• Te lezen fragment:
In de discussie, die op het referaat van Dr Nagel volgde, werd er door enige predikanten op gewezen, dat alleen „verlevendiging van het Godsbesef" de maatschappij naar orde en rust zou kunnen terugvoeren. Dit werd door velen beschouwd als een taak van de kerk, maar sommige meenden, dat door de gedeeldheid der kerken en ook dat een brede massa niet meer door de kerk werd bereikt, de kerk hierin niet zal slagen. Van het humanistische standpunt, dat de mens in wezen goed is, bleek het merendeel geen aanhanger te zijn. De referent veinsde niet te zeggen, dat de mens in wezen verdorven is.

Het humanisme, dat er van uitgaat, dat de mens in wezen goed is, is bankroet geslagen op zijn eigen puinhopen. De toenemende criminaliteit is er het bewijs van.

De Catechismus leert het ons, op grond van Gods Woord, dat onze verdorven aard voortkomt uit onze val in het Paradijs, waardoor wij alzo verdorven zijn dat wij ganselijk onbekwaam zijn tot enig goed en geneigd tot alle kwaad, tenzij dan, dat wij door de Geest Gods wederom geboren worden. Alleen door een terugkeren tot Gods Woord en Zijn dierbare inzettingen, zal de schrikbarende toename der misdadigheid worden teruggedrongen.

Het kwaad wortelt diep en zit er al vroeg in. Van een christelijk Hoofdonderwijzer hoorde ik laatst, dat vier van zijn jongens wegens herhaaldelijke diefstallen, in een verbeterings-gesticht moesten worden gebracht. De ouders moesten het hoofd meedelen, dat ze met de jongens geen raad wisten! En een plattelands-burgemeester vertelde mij, dat bij een gehouden enquête op 'n school, meerdere jongens geldelijke schuld hadden in zgn. snoep-kitten, één zelfs veertig gulden! Snoepen van chocola, ijs of patat, het roken van sigaretten, tegenwoordig door de jeugd veel gedaan, vraagt veel geld. Hebben ze het niet, komen ze tot stelen. Het leidt tot de misdaad in het kwadraat.

De oorzaak hiervan moet allereerst in de gezinnen worden gezocht. Waar zulke gevallen zich voordoen, vragen wij ons af: gaan de ouders de kinderen wel voldoende na ? Welke vrienden hebben ze, welke lectuur wordt gelezen, waar verblijven ze als ze van huis zijn? Is er niet vaak een al te grote toegevendheid, waardoor de kinderen op de duur doen wat ze willen? Het kan niet anders, of bij het opgroeien moet dit tot losbandigheid leiden.

Vroege tucht is noodzakelijk en een wijs zoon zal naar de tucht zijns vaders horen. Vertedert hij er niet onder dan is er gevaar dat hij er in verhardt. In onze jeugd kan het wel eens lijken, dat we straffe vaders en straffe moeders hebben, omdat dit niet mag en men daarvan wordt teruggehouden, maar het is om ons bestwil. Bij het opgroeien zullen we er echter geen spijt van hebben en leren inzien dat het ons bewaard heeft voor veel kwaad en ook, dat er zegen op rust. In het houden van Gods geboden, ook in de uitwendige weg, is grote loon.

(Verzamelde gegevens)
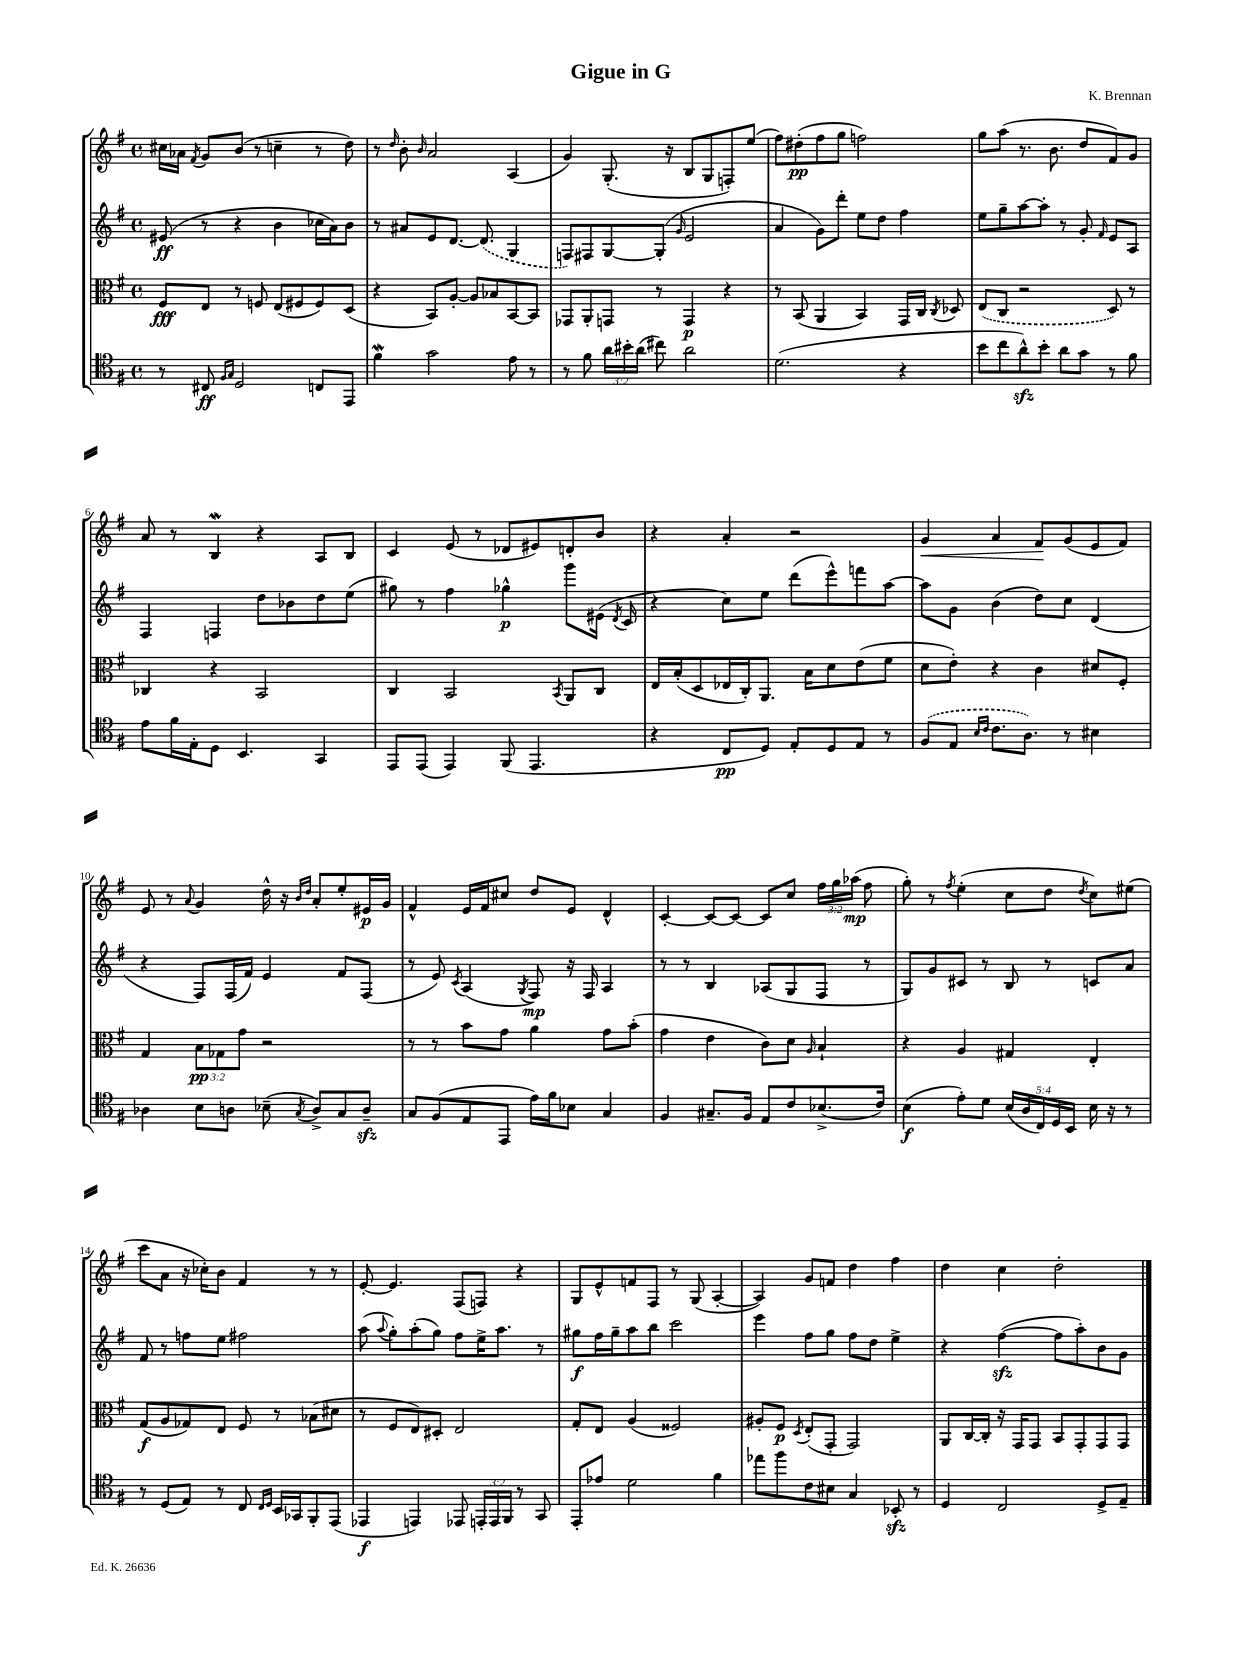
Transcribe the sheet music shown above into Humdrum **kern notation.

**kern	**kern	**kern	**kern
*staff4	*staff3	*staff2	*staff1
*clefC4	*clefC3	*clefG2	*clefG2
*k[f#]	*k[f#]	*k[f#]	*k[f#]
*M4/4	*M4/4	*M4/4	*M4/4
*met(c)	*met(c)	*met(c)	*met(c)
8r	8F#/L	(8e#/	16cc#\LL
.	.	.	16a-\JJ
.	.	.	8qf#/
8C#/	8E/J	8r	8g/L
16qqF#/LL	.	.	.
16qqG/JJ	.	.	.
2D/	8r	4r	(8b/J
.	8F/	.	8r
.	(8E/L	4b\	4cc~\
.	8F#/	.	.
8C/L	8F#/)	16cc-\LL	8r
.	.	16a\J)	.
8EE/J	(8D/J	8b\J	8dd\)
=	=	=	=
4f#\	4r	8r	8r
.	.	.	16qqdd/
.	.	8a#/L	8b'\
.	.	.	16qqb/
2g\	8BB/L)	8e/	2a/
.	[8A'/J	[8.d/J	.
.	8A/]L	.	.
.	.	(8.d/]	.
.	8B-/	.	.
8e\	[8BB/	4G/	(4A/
8r	8BB/]J	.	.
=	=	=	=
8r	8GG-/L	8F/L)	4g/)
8f#\	8AA'/	8F#/	.
24a\LL	8GG/J	[8G/	(8.G'/
24b#'\	.	.	.
(24a\JJ	.	.	.
8cc#\)	8r	(8G'/]J	.
.	.	.	16r
.	.	16qqg/	.
2a\	4GG/	2e/	8B/L
.	.	.	8G/
.	4r	.	8F'/)
.	.	.	(8ee/J
=	=	=	=
(2.d\	8r	4a/	8ff#\L)
.	(8BB/	.	(8dd#'\
.	4AA/	8g\L)	8ff#\
.	.	8ddd'\J	8gg\J
.	4BB/)	8ee\L	2ff\)
.	.	8dd\J	.
4r	16GG/LL	4ff#\	.
.	16C/JJ	.	.
.	8qC/	.	.
.	8D-/	.	.
=	=	=	=
8b\L	(8E/L	8ee\L	8gg\L
8cc\	8C/J	8gg~\	(8aa\J
8a^^\)	2r	[8aa\	8.r
8b'\J	.	8aa'\]J	.
.	.	.	8.b\
8a\L	.	8r	.
8g\J	.	8g'/	8dd/L
.	.	16qqf#/	.
8r	8D/)	8e/L	8f#/)
8f#\	8r	8A/J	8g/J
=	=	=	=
8e\L	4C-/	4F#/	8a/
16f#\L	.	.	8r
16E'\J	.	.	.
8D\J	4r	4F/	4B/
4.BB/	.	.	.
.	2BB/	8dd\L	4r
.	.	8b-\	.
4GG/	.	8dd\	8A/L
.	.	(8ee\J	8B/J
=	=	=	=
8EE/L	4C/	8gg#\)	4c/
(8EE/J	.	8r	.
4EE/)	2BB/	4ff#\	(8e/
.	.	.	8r
(8FF#/	.	4gg-^^\	8d-/L
4.EE/	.	.	8e#/)
.	8qBB/	.	.
.	8AA/L	8ggg\L	8d'/
.	8C/J	(16e#\Jk	8b/J
.	.	8qd/	.
.	.	16c/	.
=	=	=	=
4r	16E/LL	4r	4r
.	(16B'/J	.	.
.	8D/	.	.
8C/L	16E-/L	8cc\L)	4a'/
.	16C'/J)	.	.
8D/J)	8.AA/J	8ee\J	.
8E'/L	.	(8ddd\L	2r
.	16B\LK	.	.
8D/	8d\	8eee^^\)	.
8E/J	(8e\	8fff\	.
8r	8f#\J	[8aa\J	.
=	=	=	=
(8F#/L	8d\L	8aa\]L	4g/
8E/J	8e'\J)	8g\J	.
16qqB/LL	.	.	.
16qqc/JJ	.	.	.
8.c\L	4r	(4b\	4a/
8.A\J)	.	.	.
.	4c\	8dd\L)	8f#/L
8r	.	8cc\J	(8g/
4B#\	8d#/L	(4d/	8e/
.	8F#'/J	.	8f#/J)
=	=	=	=
4A-\	4G/	4r	8e/
.	.	.	8r
.	.	.	8qqa/
8B\L	12B\L	8F#/L)	4g/
.	12G-\	.	.
8A\J	.	(16F#/L	.
.	12g\J	.	.
.	.	16f#/JJ)	.
(8B-~\	2r	4e/	16dd^^\
.	.	.	16r
.	.	.	16qqb/LL
8qG/	.	.	16qqdd/JJ
8A^/L)	.	.	8a'/L
8G/	.	8f#/L	8ee'/
8A~/J	.	(8F#/J	16e#/L
.	.	.	16g/JJ
=	=	=	=
8G/L	8r	8r	4f#^^/
(8F#/	8r	8e/)	.
.	.	8qc/	.
8E/	8b\L	(4A/	16e/LL
.	.	.	16f#/J
8EE/J	8g\J	.	8cc#/J
.	.	8qG/	.
16e\LL)	4a\	8F#/)	8dd/L
16f#\J	.	.	.
8B-\J	.	16r	8e/J
.	.	16F#/	.
4G/	8g\L	4A/	4d^^/
.	(8b'\J	.	.
=	=	=	=
4F#/	4g\	8r	[4c'/
.	.	8r	.
8.G#~/L	4e\	4B/	8c/_L
.	.	.	8c/_J
16F#/Jk	.	.	.
8E/L	8c\L)	(8A-/L	8c/]L
8c/	8d\J	8G/	8cc/J
.	16qqA/	.	.
(8.B-^/	4B`/	8F#/J	24ff#\LL
.	.	.	24gg\
.	.	.	(24aa-\JJ
.	.	8r	8ff#\
16c/Jk)	.	.	.
=	=	=	=
(4B\	4r	8G/L)	8gg'\)
.	.	8g/	8r
.	.	.	8qff#/
8e'\L)	4A/	8c#/J	(4ee'\
8d\J	.	8r	.
(20B/LL	4G#/	8B/	8cc\L
20A/	.	.	.
20C/)	.	.	.
.	.	8r	8dd\J
20D/	.	.	.
20BB/JJ	.	.	.
.	.	.	8qdd/
16B\	4E'/	8c/L	8cc\L)
16r	.	.	.
8r	.	8a/J	(8ee#\J
=	=	=	=
8r	(8G/L	8f#/	8ccc\L
(8D/L	8A/	8r	8a\J
8E/J)	8G-/)	8ff\L	16r
.	.	.	16cc-'\LK)
8r	8E/J	8ee\J	8b\J
8C/	8F#/	2ff#\	4f#/
16qqC/LL	.	.	.
16qqD/JJ	.	.	.
16BB/LL	8r	.	.
16GG-/J	.	.	.
8FF#'/	(8B-\L	.	8r
(8EE/J	8d#\J	.	8r
=	=	=	=
4EE-/	8r	(8aa\	[8e'/
.	.	8qqaa/	.
.	8F#/L	8gg'\L)	4.e/]
4EE/)	8E/)	(8aa'\	.
.	8D#'/J	8gg\J)	.
8EE-/	2E/	8ff#\L	(8F#/L
24EE'/LL	.	16ee^\K	8F/J)
24EE/	.	.	.
.	.	8.aa\J	.
24FF#/JJ	.	.	.
8r	.	.	4r
8GG/	.	8r	.
=	=	=	=
8EE'/L	8G'/L	8gg#\L	8G/L
8e-/J	8E/J	16ff#\L	8e^^/
.	.	16gg#~\J	.
2d\	(4A/	8aa\	8f/
.	.	8bb\J	8F#/J
.	2F##/)	2ccc\	8r
.	.	.	(8G/
4f#\	.	.	[4A'/
=	=	=	=
8ee-\L	8A#'/L	4eee\	4A/])
8ff#\	8F#/J	.	.
.	8qD/	.	.
8c\	(8E'/L	8ff#\L	8g/L
8B#\J	8GG'/J	8gg\J	8f/J
4G/	2GG/)	8ff#\L	4dd\
.	.	8dd\J	.
8BB-'/	.	4ee^\	4ff#\
8r	.	.	.
=	=	=	=
4D/	8AA/L	4r	4dd\
.	[16C/L	.	.
.	16C'/]JJ	.	.
2C/	16r	([4ff#\	4cc\
.	16GG/LK	.	.
.	8GG/J	.	.
.	8BB/L	8ff#\]L	2dd'\
.	8GG'/	8aa'\)	.
8D^/L	8GG/	8b\	.
8E~/J	8GG/J	8g\J	.
==	==	==	==
*-	*-	*-	*-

• Uitdagingen:
1. Neem uit het fragment alles letterlijk over, vanaf "Het humanisme, dat" tot en met "misdadigheid worden teruggedrongen.".
2. Welke zaken waar de jeugd volgens het fragment veel geld aan uitgeeft, worden genoemd?
3. Beantwoord deze vragen over het fragment:
(a) Hoeveel jongens van de christelijke hoofdonderwijzer moesten in een verbeteringsgesticht worden gebracht?
(b) Hoe hoog was de grootste schuld die een jongen in een snoep-kit had?
(c) Wat wordt genoemd als bewijs dat het humanisme bankroet is geslagen?
Baseer je uitsluitend op het fragment.

• Antwoorden bij oefening:
1.
Het humanisme, dat er van uitgaat, dat de mens in wezen goed is, is bankroet geslagen op zijn eigen puinhopen. De toenemende criminaliteit is er het bewijs van.

De Catechismus leert het ons, op grond van Gods Woord, dat onze verdorven aard voortkomt uit onze val in het Paradijs, waardoor wij alzo verdorven zijn dat wij ganselijk onbekwaam zijn tot enig goed en geneigd tot alle kwaad, tenzij dan, dat wij door de Geest Gods wederom geboren worden. Alleen door een terugkeren tot Gods Woord en Zijn dierbare inzettingen, zal de schrikbarende toename der misdadigheid worden teruggedrongen.

2. Chocola, ijs, patat en het roken van sigaretten.

3.
(a) Vier.
(b) Veertig gulden.
(c) De toenemende criminaliteit.